I wish for more people to make time for personal growth and development, to honor their unique gifts and talents and use them (whether at home or through their work) to bring upon more goodness and positive change in the world. By honoring their roles as a true contributor to life, more people will understand and know their own value and the power to create positive change. The support I need is asking others to share the work that I’m doing with those they care for, by reading and gifting the stories and lessons I captured inside my memoir, A Million Fireflies so that others can move from deep sorrow to finding joy, and by living their lives purposely by using their truest gifts and talents to help others.
If you had to share one final thought with our audience of thousands of women in business, what would it be?
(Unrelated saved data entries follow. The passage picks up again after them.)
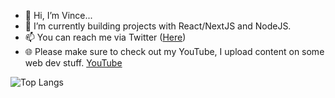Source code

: - 👋 Hi, I’m Vince... 
- 🌱 I’m currently building projects with React/NextJS and NodeJS.
- 📫 You can reach me via Twitter ([Here](https://twitter.com/Monama_Vee))
- 🌐 Please make sure to check out my YouTube, I upload content on some web dev stuff. [YouTube](https://www.youtube.com/channel/UCTVZlugMB9J90GIOzVJzu6A)
<!---
MonamaTV/MonamaTV is a ✨ special ✨ repository because its `README.md` (this file) appears on your GitHub profile.
You can click the Preview link to take a look at your changes.
--->


![Top Langs](https://github-readme-stats.vercel.app/api/top-langs/?username=MonamaTV&layout=compact&theme=radical)

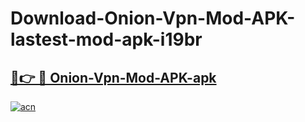 # Download-Onion-Vpn-Mod-APK-lastest-mod-apk-i19br

<h2><a href="https://apkcomod.com?title=Onion-Vpn-Mod-APK">🔗👉 🔴 Onion-Vpn-Mod-APK-apk </a></h2>

[![acn](https://github.com/user-attachments/assets/0f9c940e-d8b0-45ae-aac7-cd30a18b3e1c)](https://apkcomod.com?title=Onion-Vpn-Mod-APK)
Find out what your true essence is, what are your truest gifts and talents, what have your experiences gifted you with and how might all of these things come to support others. Know what you want out of life. Understand that you have the power to impact others beyond your own imagination. Articulate your vision and mission for life and do work that aligns with your reason for existence. A life filled with passion and purpose is an extraordinary one.
About Mali:
Mali Phonpadith is an author, poet, speaker, transformational coach and entrepreneur. She has over 14 years of sales and marketing experience which includes seven years of running her financial practice. She is the CEO of Mali Creative, a messaging firm transforming lives and businesses by creating powerful and heartfelt messaging strategies that align with our clients’ truest visions and missions for themselves and their organizations. Through consultation, transformational workshops and retreats, presentations and publications, we help uncover unique differentiators, define true purpose and encourage authentically sharing messages from the heart; messages that transform lives, organizational cultures, and the global community.
Mali is the author of A Million Fireflies, her memoir and also Coauthor of Seen and Sustained: Best Practices in Communication that Increase the Visibility of Small and Diverse Businesses. Her coauthors, Akia Garnett, Jane Lovas, and Tamecia Bradshaw published Seen and Sustained, a professional development workbook in 2011.